───── TRECHO SELECIONADO
O Oscar e o reflexo exterior de nossos abismos

O nosso espelho ou tela, além de se voltar para o exterior, precisa se voltar para dentro

Juliete de Oliveira
Descrição: Juliete de Oliveira Crédito: Arquivo Pessoal

O Brasil se preparou para o Oscar, embora o cinema continue sendo uma experiência restrita a elites – especificamente, o cinema das salas de cinema dos shoppings, a arte de produção –, o país possui um legado construído ao longo do século XX por meio da criatividade e inventividade de nomes como Glauber Rocha, Nelson Pereira dos Santos, Cacá Diegues, apenas para citar alguns. No entanto, quem no Brasil sabe quem foi Glauber Rocha, além do restrito círculo da produção cinematográfica? 

 

Em uma ocasião, questionei um colega do setor se já havia assistido "Terra em transe", e ele negou. Depois entendi que a receita escandalosa de Glauber ao misturar cinema, literatura e psicanálise não é tão simples quanto parece. Mesmo sem ter experimentado o cinema desde a infância, a literatura me salvou. Não consigo assistir um filme sem compreender suas reverberações sociais e interpretações psicanalistas, independentemente do quão simples seja a trama.

 

Conheci a história de Rubens Paiva ainda muito jovem, ao ler “Feliz ano velho” de Marcelo Rubens Paiva e ao acompanhar as "investigações" do seu desaparecimento nas revistas semanais, em um período em que havia uma demanda por informações sobre os desaparecidos (assassinados) durante a ditadura militar.
──────────
**TAREFAS PROPOSTAS:**
1/ Segundo o trecho sobre o Oscar, qual filme o colega do setor negou ter assistido?
2/ Indique se cada afirmação concorda com o trecho sobre o Oscar, respondendo sim ou não e citando as palavras decisivas do trecho: (a) o cinema ainda é uma experiência restrita a elites; (b) quem escreve conheceu a história de Rubens Paiva já na idade adulta; (c) Nelson Pereira dos Santos está entre os nomes citados como parte do legado do cinema brasileiro.
3/ Prossiga com o trecho sobre o Oscar a partir da última frase apresentada.
Os dados vêm de outra fonte, sem relação com o trecho sobre o Oscar.
───── SEÇÃO DE DADOS
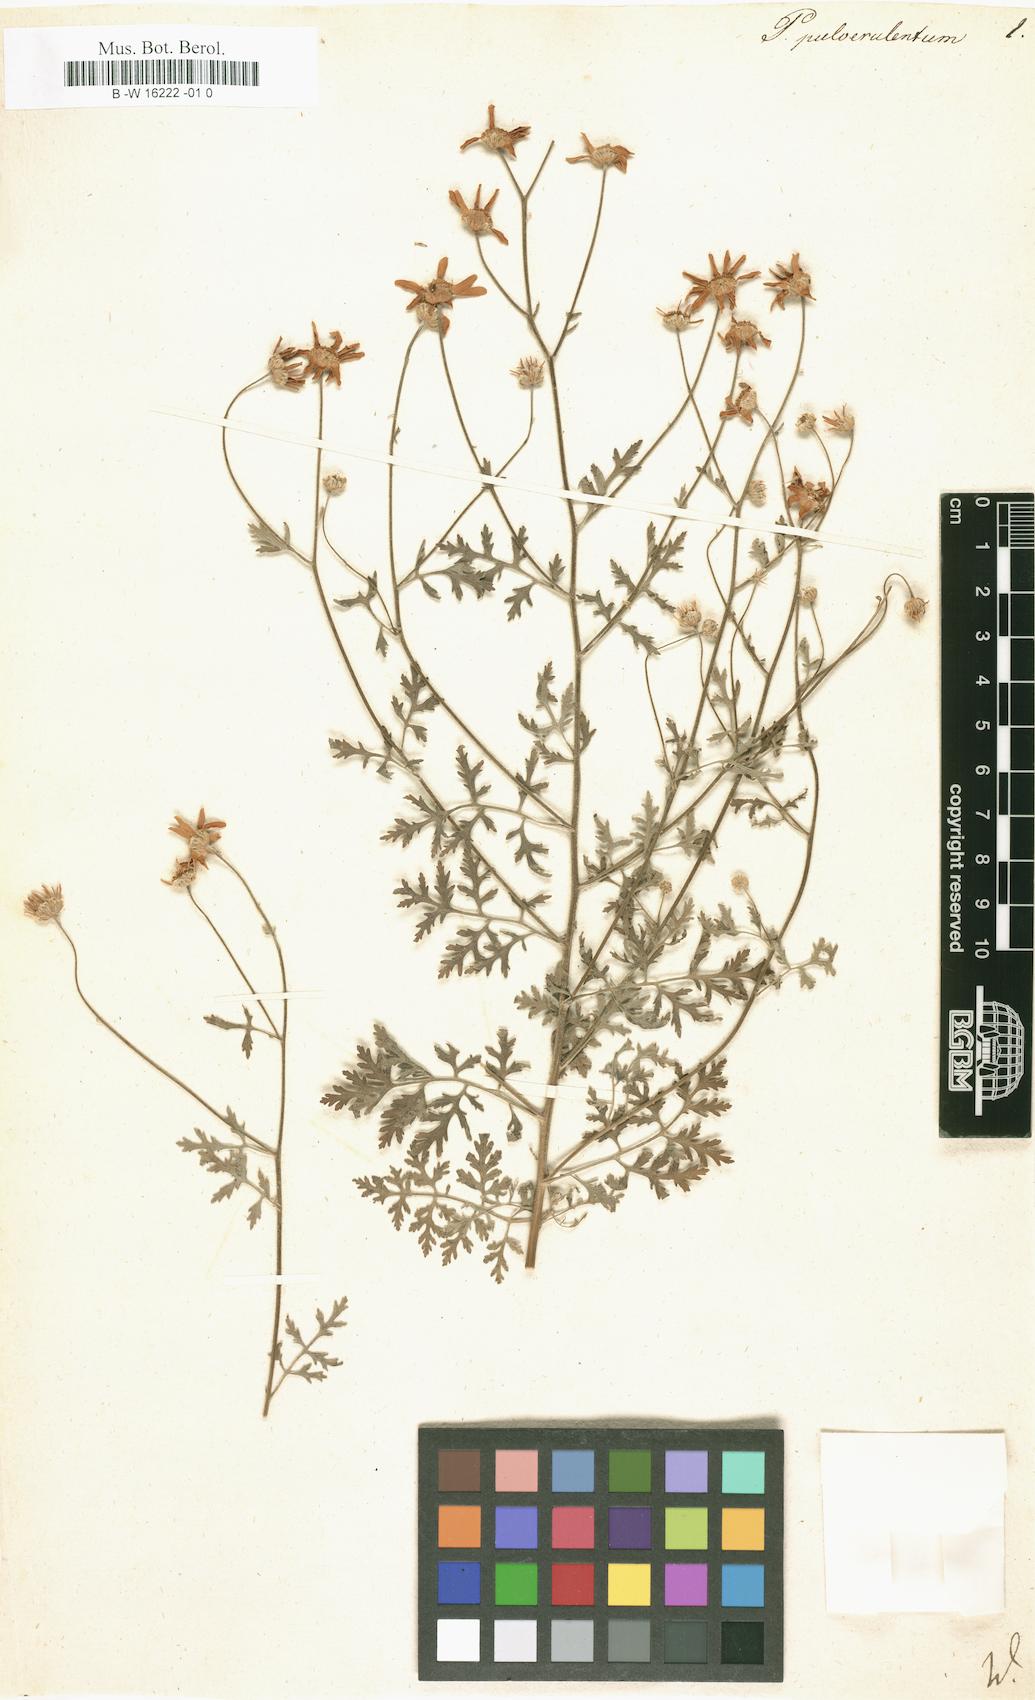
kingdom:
──────────
**LISTA DE RESPOSTAS:**
1/ "Terra em transe".

2/
(a) Sim: "o cinema continue sendo uma experiência restrita a elites".
(b) Não: "Conheci a história de Rubens Paiva ainda muito jovem".
(c) Sim: "nomes como Glauber Rocha, Nelson Pereira dos Santos, Cacá Diegues".

3/
Morando em uma região historicamente marcada pela repressão mais severa – a região da guerrilha do Araguaia –, e tendo sido moldada pela desesperança de ver a justiça ser feita em relação aos inúmeros casos de violência no sul do Pará, é impossível entrar docilmente em “Ainda Estou Aqui", não transformar o ato de ver o filme em uma experiência bastante simbólica – sociológica, geográfica, política, do nosso passado recente. Impossível não se cobrir de esperanças de que o Brasil finalmente entenda o que representou o regime militar!

 

O nosso espelho ou tela, além de se voltar para o exterior, precisa se voltar para dentro. À educação cabe, além de rever os conteúdos de história do Brasil, incluir a história recente no currículo. Nossas veias continuam abertas, sangrando (ou sendo sangradas?), somos um país socialmente injusto, conservador, racista, feminicida, antidemocrático. O Brasil precisa conhecer o Brasil.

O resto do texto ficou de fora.